**Exercise aim:**
In the entries below, every line with the string "product" is to be reported.

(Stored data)

•••••

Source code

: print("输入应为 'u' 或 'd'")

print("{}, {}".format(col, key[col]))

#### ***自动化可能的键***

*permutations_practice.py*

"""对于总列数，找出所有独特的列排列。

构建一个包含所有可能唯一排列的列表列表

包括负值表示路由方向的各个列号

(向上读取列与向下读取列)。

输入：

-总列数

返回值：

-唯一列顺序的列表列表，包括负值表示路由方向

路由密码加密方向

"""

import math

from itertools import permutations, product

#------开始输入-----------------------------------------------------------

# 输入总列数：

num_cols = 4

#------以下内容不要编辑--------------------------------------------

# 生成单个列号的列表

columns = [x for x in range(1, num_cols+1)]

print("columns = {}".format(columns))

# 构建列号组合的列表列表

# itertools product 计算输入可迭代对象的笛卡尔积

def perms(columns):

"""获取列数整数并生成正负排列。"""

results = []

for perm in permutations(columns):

•••••

**Finished exercise:**
from itertools import permutations, product
# itertools product 计算输入可迭代对象的笛卡尔积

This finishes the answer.